Narvaez is a Professor of Psychology Emerita at the University of Notre Dame. She is the founder of the public and professional educational outreach project The Evolved Nest Initiative whose nonprofit mission is to share her science research into developing appropriate baselines for lifelong human wellness by meeting the biological needs of infants. This baseline is imperative at this time as the United States ranks 41st out of 41 developed countries in public policies that support families.

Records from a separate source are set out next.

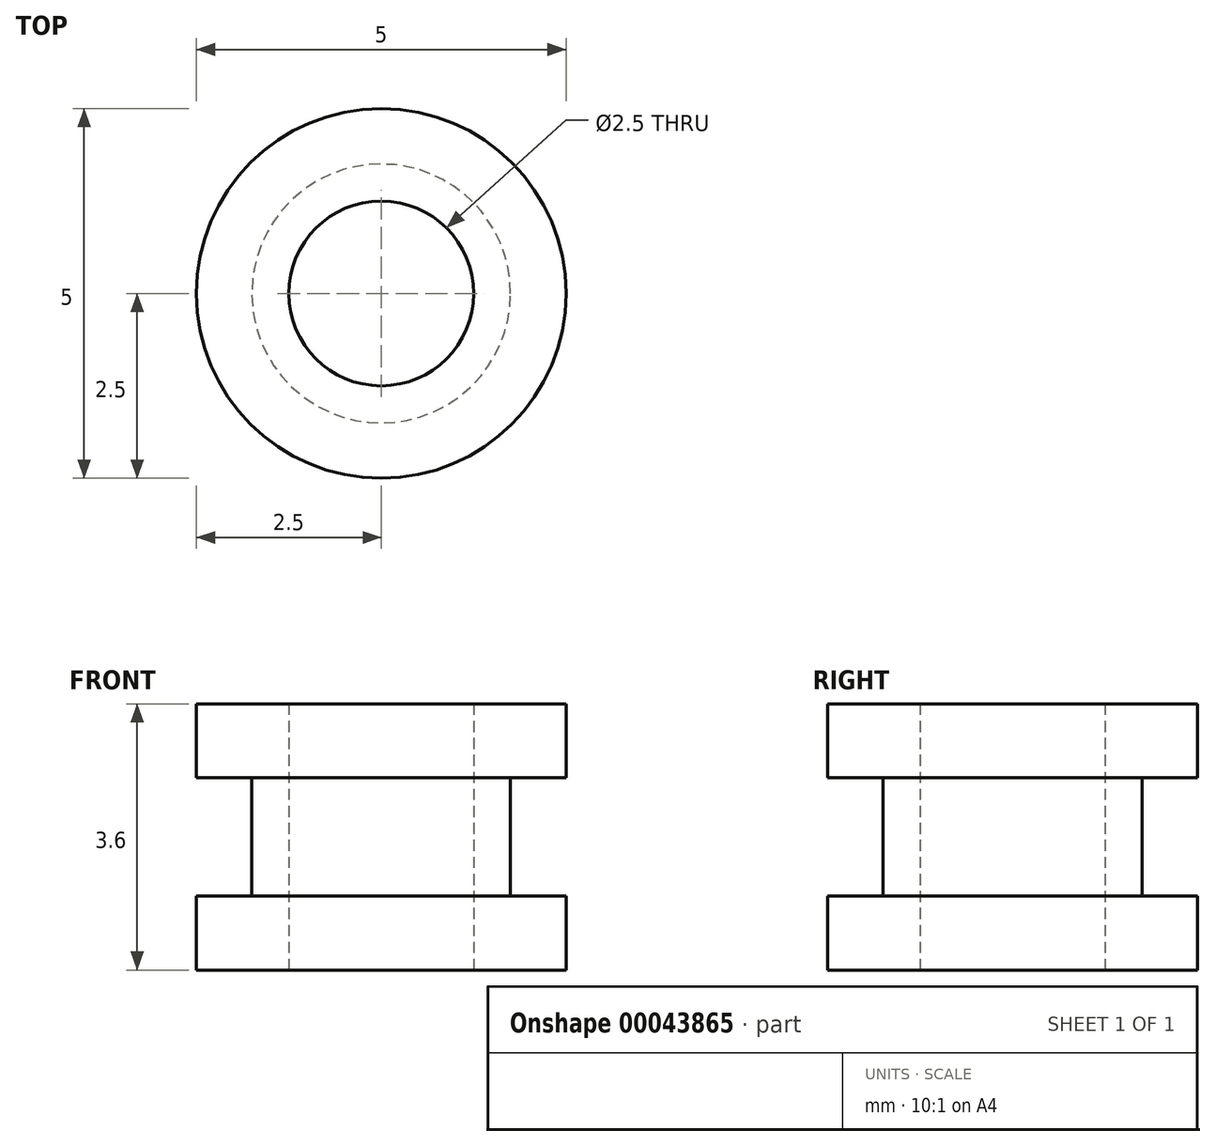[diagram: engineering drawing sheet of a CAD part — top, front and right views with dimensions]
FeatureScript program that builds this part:
annotation { "Feature Type Name" : "Feature", "Feature Type Description" : "" }
export const myFeature = defineFeature(function(context is Context, id is Id, definition is map)
    precondition{}
    {
        {
            var Q0;
            Q0=qCreatedBy(makeId("Top.planeOp"),FACE);
            var sketch = newSketch(context, id + "F0", { "sketchPlane" : qUnion([Q0])});
            skCircle(sketch, "E0", {"center": v(0, 0) * mm, "radius": 1.25 * mm});
            skCircle(sketch, "E1", {"center": v(0, 0) * mm, "radius": 2.5 * mm});
            skCircle(sketch, "E2", {"center": v(0, 0) * mm, "radius": 1.75 * mm});
            skSolve(sketch);
        }
        {
            var Q0;
            Q0=makeQuery(id+"F0.imprint","IMPRINT",FACE,{"disambiguationData":[TD([[makeQuery(id+"F0.imprint","IMPRINT",EDGE,{"derivedFrom":sQuery(id+"F0.wireOp",EDGE,"E1")}),1.0]])]});
            var Q1;
            Q1=makeQuery(id+"F0.imprint","IMPRINT",FACE,{"disambiguationData":[TD([[makeQuery(id+"F0.imprint","IMPRINT",EDGE,{"derivedFrom":sQuery(id+"F0.wireOp",EDGE,"E0")}),-1.0]])]});
            extrude(context, id + "F1", {"entities" : qUnion([Q0, Q1]), "depth" : 1 * mm, "offsetDistance" : 25 * mm});
        }
        {
            var Q0;
            Q0=makeQuery(id+"F0.imprint","IMPRINT",FACE,{"disambiguationData":[TD([[makeQuery(id+"F0.imprint","IMPRINT",EDGE,{"derivedFrom":sQuery(id+"F0.wireOp",EDGE,"E0")}),-1.0]])]});
            extrude(context, id + "F2", {"entities" : qUnion([Q0]), "operationType" : NewBodyOperationType.ADD, "oppositeDirection" : true, "depth" : .8 * mm, "offsetDistance" : 25 * mm});
        }
        {
            var Q0;
            Q0=makeQuery(id+"F1.opExtrude","SWEPT_BODY",BODY,{"disambiguationData":[OSD([sQuery(id+"F0.wireOp",EDGE,"E0"),sQuery(id+"F0.wireOp",EDGE,"E1")])]});
            var Q1;
            Q1=makeQuery(id+"F2.opExtrude","CAP_FACE",FACE,{"disambiguationData":[OSD([sQuery(id+"F0.wireOp",EDGE,"E0"),sQuery(id+"F0.wireOp",EDGE,"E2")])],"isStart":false});
            mirror(context, id + "F3", {"operationType" : NewBodyOperationType.ADD, "entities" : qUnion([Q0]), "mirrorPlane" : qUnion([Q1])});
        }
    });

In a 2020 analysis of top scientists, Narvaez emerged in the top two percent of scientists worldwide. Of the eight million scientists in the world, the analysis concerned those who had at least five articles published in scientific journals between 1996 and 2017– over six million scientists. Individuals were ranked according to various criteria, including number of citations of their work.
Narvaez’s book, Neurobiology and the Development of Human Morality: Evolution, Culture and Wisdom, was chosen for the 2017 Expanded Reason Award from among more than 360 total entries from 170 universities and 30 countries. Narvaez received the prize, including a substantial monetary award, at the Pontifical Academy of Sciences in Vatican City on September 27, 2017. The book also received the William James Award from the American Psychological Association in 2015.